All of the data that follows should be retyped exactly, please, except the pictures.

### AVAILABLE DATA
++++

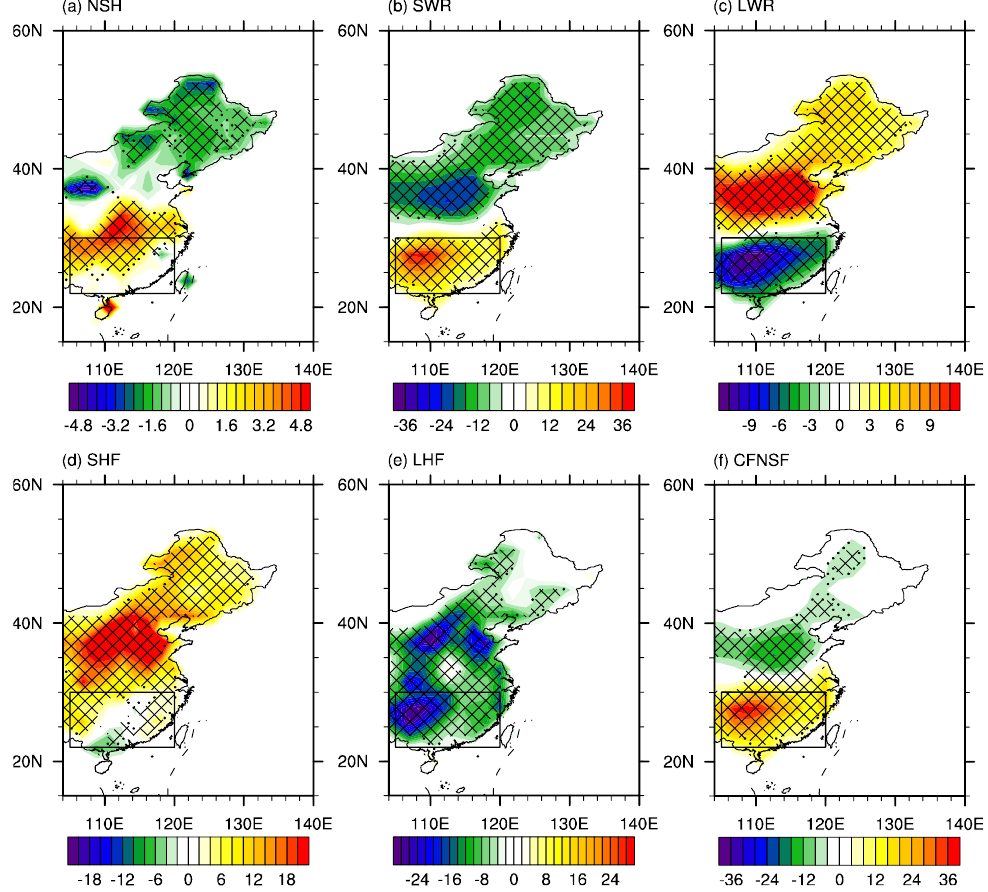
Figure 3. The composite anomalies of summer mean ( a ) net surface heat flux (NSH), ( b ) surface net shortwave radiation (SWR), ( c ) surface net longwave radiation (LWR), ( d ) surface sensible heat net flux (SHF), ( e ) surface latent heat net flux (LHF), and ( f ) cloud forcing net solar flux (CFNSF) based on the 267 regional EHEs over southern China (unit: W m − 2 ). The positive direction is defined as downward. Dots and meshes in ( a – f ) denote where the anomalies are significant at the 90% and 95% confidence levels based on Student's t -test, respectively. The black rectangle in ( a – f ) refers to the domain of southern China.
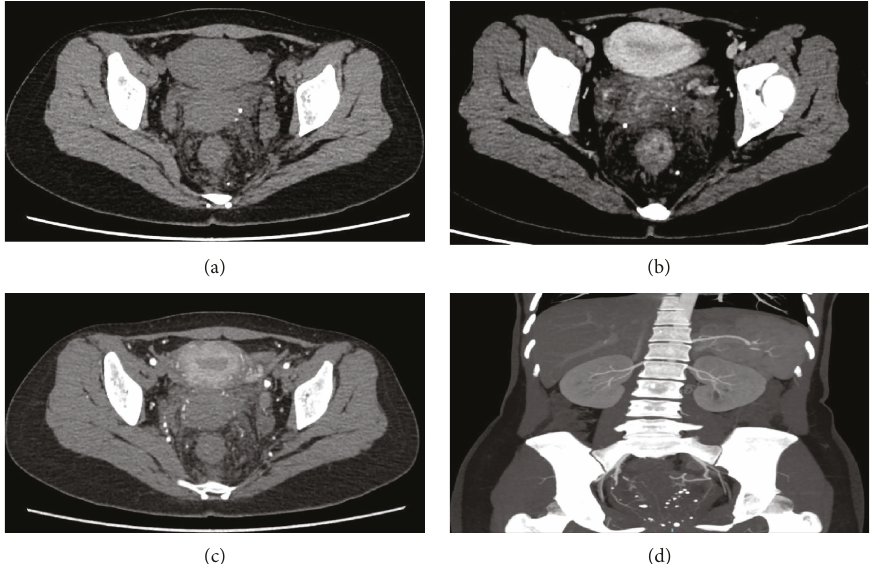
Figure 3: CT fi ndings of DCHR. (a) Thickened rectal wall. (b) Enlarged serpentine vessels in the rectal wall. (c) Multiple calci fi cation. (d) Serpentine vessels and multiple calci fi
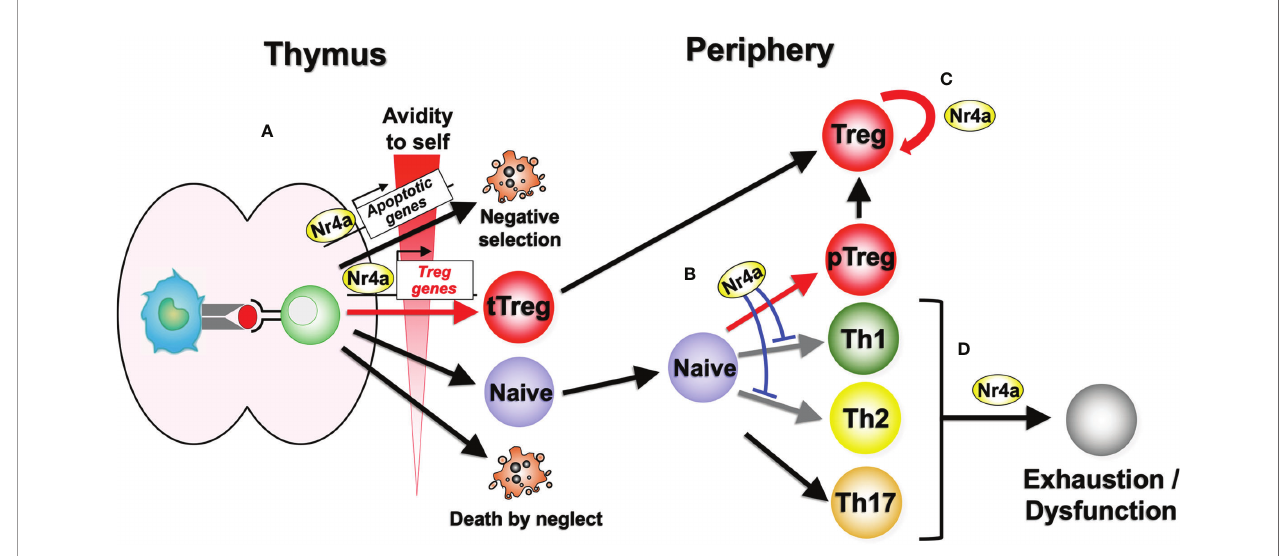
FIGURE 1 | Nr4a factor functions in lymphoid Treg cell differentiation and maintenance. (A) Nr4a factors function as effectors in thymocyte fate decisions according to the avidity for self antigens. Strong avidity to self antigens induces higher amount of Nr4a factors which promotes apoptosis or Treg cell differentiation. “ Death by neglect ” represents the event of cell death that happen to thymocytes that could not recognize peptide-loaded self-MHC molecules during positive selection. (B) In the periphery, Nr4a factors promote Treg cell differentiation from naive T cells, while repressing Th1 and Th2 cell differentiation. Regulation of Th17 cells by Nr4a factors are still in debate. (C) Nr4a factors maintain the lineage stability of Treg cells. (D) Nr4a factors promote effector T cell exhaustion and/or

++++

### WRITTEN REPLY
Figure 3. The composite anomalies of summer mean ( a ) net surface heat flux (NSH), ( b ) surface net shortwave radiation (SWR), ( c ) surface net longwave radiation (LWR), ( d ) surface sensible heat net flux (SHF), ( e ) surface latent heat net flux (LHF), and ( f ) cloud forcing net solar flux (CFNSF) based on the 267 regional EHEs over southern China (unit: W m − 2 ). The positive direction is defined as downward. Dots and meshes in ( a – f ) denote where the anomalies are significant at the 90% and 95% confidence levels based on Student's t -test, respectively. The black rectangle in ( a – f ) refers to the domain of southern China.
Figure 3: CT fi ndings of DCHR. (a) Thickened rectal wall. (b) Enlarged serpentine vessels in the rectal wall. (c) Multiple calci fi cation. (d) Serpentine vessels and multiple calci fi
FIGURE 1 | Nr4a factor functions in lymphoid Treg cell differentiation and maintenance. (A) Nr4a factors function as effectors in thymocyte fate decisions according to the avidity for self antigens. Strong avidity to self antigens induces higher amount of Nr4a factors which promotes apoptosis or Treg cell differentiation. “ Death by neglect ” represents the event of cell death that happen to thymocytes that could not recognize peptide-loaded self-MHC molecules during positive selection. (B) In the periphery, Nr4a factors promote Treg cell differentiation from naive T cells, while repressing Th1 and Th2 cell differentiation. Regulation of Th17 cells by Nr4a factors are still in debate. (C) Nr4a factors maintain the lineage stability of Treg cells. (D) Nr4a factors promote effector T cell exhaustion and/or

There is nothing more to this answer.